India's markets regulator SEBI has proposed a significant overhaul of the rules governing share buybacks, the process by which listed companies repurchase their own shares from the open market or existing shareholders. The regulator has opened the proposals for public comment, signalling that formal rule changes could follow once feedback is reviewed.
What SEBI Wants to Change
The proposals cover several fronts. On compliance, SEBI wants to simplify the paperwork and procedural burden companies currently face when executing buybacks. One notable suggestion is removing the mandatory requirement to appoint a merchant banker, a registered financial intermediary who currently oversees the buyback process. Cutting this requirement would reduce cost and friction for companies, particularly smaller ones, though it also removes a layer of independent oversight.
SEBI also wants companies to communicate more clearly with shareholders during buybacks. Currently, shareholders may not always have a full picture of a buyback's terms, timeline, or impact on their holdings. Better disclosure would help investors make more informed decisions about whether to tender their shares or hold.
A third area of focus is preventing companies from breaching minimum public shareholding norms through buybacks. Listed companies in India are required to maintain a minimum level of shares in public hands, currently 25% for most companies. A poorly structured buyback can inadvertently push promoter shareholding above permissible limits, reducing the public float and potentially affecting stock liquidity.
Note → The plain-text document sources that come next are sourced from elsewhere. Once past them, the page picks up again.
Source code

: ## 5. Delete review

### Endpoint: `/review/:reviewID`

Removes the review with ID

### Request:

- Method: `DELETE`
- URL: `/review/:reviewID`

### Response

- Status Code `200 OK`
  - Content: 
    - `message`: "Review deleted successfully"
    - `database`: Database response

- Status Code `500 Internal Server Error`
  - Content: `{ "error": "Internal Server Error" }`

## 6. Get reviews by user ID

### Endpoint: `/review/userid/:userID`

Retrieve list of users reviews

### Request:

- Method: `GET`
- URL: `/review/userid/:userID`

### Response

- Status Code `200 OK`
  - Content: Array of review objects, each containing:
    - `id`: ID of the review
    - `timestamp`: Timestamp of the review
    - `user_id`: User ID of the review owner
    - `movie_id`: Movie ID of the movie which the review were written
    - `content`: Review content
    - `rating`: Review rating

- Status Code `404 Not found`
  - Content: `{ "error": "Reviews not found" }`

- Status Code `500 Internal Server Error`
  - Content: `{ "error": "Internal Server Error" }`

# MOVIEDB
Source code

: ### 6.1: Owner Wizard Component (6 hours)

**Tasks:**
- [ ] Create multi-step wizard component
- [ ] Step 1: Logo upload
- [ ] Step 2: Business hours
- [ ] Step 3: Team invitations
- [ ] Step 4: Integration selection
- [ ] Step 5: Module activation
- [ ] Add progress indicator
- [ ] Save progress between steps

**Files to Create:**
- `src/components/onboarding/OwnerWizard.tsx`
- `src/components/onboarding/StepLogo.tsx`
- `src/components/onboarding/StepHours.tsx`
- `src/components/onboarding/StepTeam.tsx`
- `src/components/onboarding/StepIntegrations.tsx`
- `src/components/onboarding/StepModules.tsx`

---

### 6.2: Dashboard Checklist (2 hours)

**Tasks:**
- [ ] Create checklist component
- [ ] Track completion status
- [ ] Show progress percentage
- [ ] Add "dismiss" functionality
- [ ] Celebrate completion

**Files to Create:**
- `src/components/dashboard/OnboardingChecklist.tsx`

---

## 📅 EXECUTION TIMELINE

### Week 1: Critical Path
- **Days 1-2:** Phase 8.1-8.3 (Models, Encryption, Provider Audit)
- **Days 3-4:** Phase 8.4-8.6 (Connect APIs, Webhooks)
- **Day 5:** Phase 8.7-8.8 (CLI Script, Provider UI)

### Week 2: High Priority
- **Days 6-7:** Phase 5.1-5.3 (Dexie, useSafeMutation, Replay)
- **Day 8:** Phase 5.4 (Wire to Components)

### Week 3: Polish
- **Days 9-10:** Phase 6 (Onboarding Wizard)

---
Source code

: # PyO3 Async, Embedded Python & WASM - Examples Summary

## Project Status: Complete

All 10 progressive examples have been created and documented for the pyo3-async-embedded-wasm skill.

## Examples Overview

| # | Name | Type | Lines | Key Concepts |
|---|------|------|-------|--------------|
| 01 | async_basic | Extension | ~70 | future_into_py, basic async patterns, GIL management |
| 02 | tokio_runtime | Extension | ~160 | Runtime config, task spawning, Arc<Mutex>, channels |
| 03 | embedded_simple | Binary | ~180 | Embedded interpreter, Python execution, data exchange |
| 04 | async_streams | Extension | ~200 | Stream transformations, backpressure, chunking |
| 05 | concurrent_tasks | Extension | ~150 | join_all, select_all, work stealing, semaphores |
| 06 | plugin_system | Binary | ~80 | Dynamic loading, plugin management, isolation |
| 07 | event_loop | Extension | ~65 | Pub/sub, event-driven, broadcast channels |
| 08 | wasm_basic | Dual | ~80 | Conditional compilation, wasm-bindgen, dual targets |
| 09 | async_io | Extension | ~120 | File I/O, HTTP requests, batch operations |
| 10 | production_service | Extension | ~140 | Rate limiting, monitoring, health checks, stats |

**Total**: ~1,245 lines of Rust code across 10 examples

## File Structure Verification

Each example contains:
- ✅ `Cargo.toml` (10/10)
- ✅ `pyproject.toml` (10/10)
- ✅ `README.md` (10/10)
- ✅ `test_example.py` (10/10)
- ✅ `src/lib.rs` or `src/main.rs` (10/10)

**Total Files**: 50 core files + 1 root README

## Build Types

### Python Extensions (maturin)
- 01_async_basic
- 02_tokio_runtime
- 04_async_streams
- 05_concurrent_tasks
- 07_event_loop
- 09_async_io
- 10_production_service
SEBI's proposal aims to close this gap with clearer guardrails.
Why This Matters
Buybacks have become a common capital return tool for Indian corporates, especially in sectors like technology and financial services where companies generate significant cash. Any rule change affects how and when companies can return capital to shareholders, which in turn affects stock valuations, earnings per share calculations, and overall market sentiment around cash-rich companies.
Simplifying the process could encourage more frequent buybacks, potentially providing a floor of demand for shares during market downturns. On the other hand, removing mandatory merchant banker oversight raises questions about whether smaller or less experienced management teams will execute buybacks in a way that treats all shareholders fairly.
The public comment process means the final rules may look different from what SEBI has proposed. Market participants, including institutional investors, listed companies, and merchant bankers themselves, are likely to weigh in, particularly on the oversight question.
Watch for the comment deadline and whether SEBI narrows or widens the merchant banker requirement based on feedback. The final rules will set the compliance template for buybacks across all listed Indian companies.